◆ **REQUIRED WORK**:
Rewrite the lines of every row below, replacing "common name" with "vernacular name" and keeping everything else unchanged. Omit the pictures from your answer.

start DATASET ENTRIES

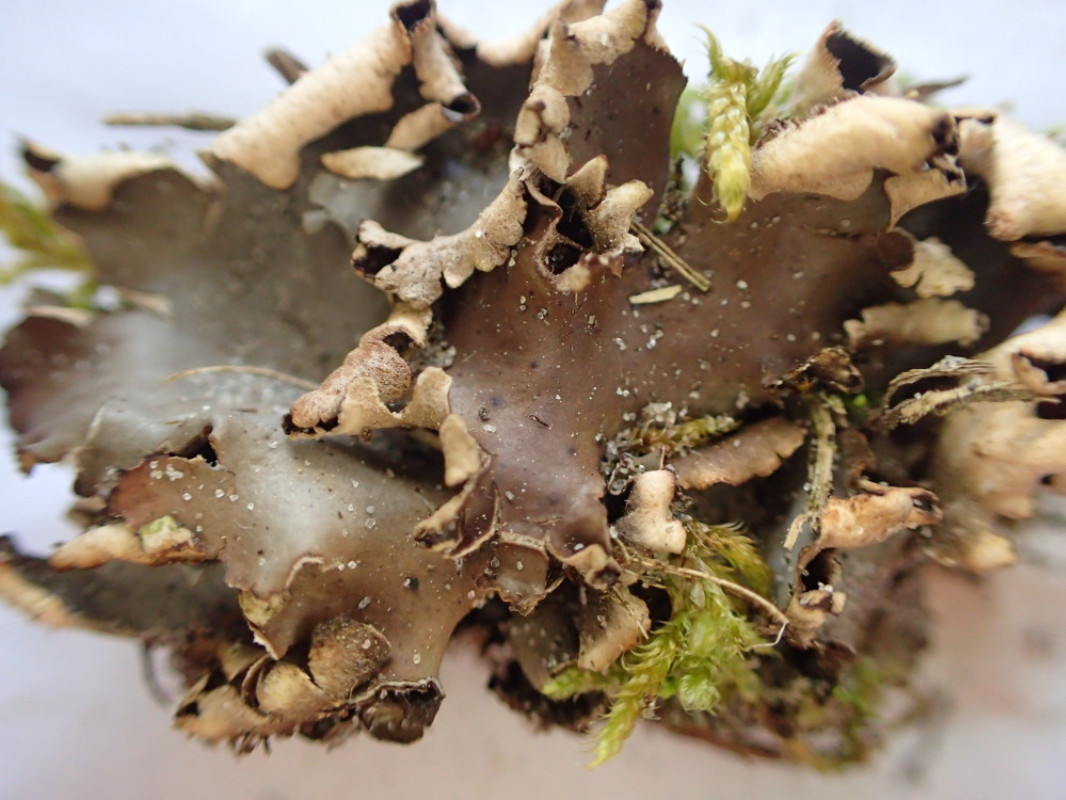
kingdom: Fungi
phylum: Ascomycota
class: Lecanoromycetes
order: Peltigerales
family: Peltigeraceae
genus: Peltigera
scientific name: Peltigera
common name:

end DATASET ENTRIES

◆ **WRITTEN SOLUTION**:
kingdom: Fungi
phylum: Ascomycota
class: Lecanoromycetes
order: Peltigerales
family: Peltigeraceae
genus: Peltigera
scientific name: Peltigera
vernacular name:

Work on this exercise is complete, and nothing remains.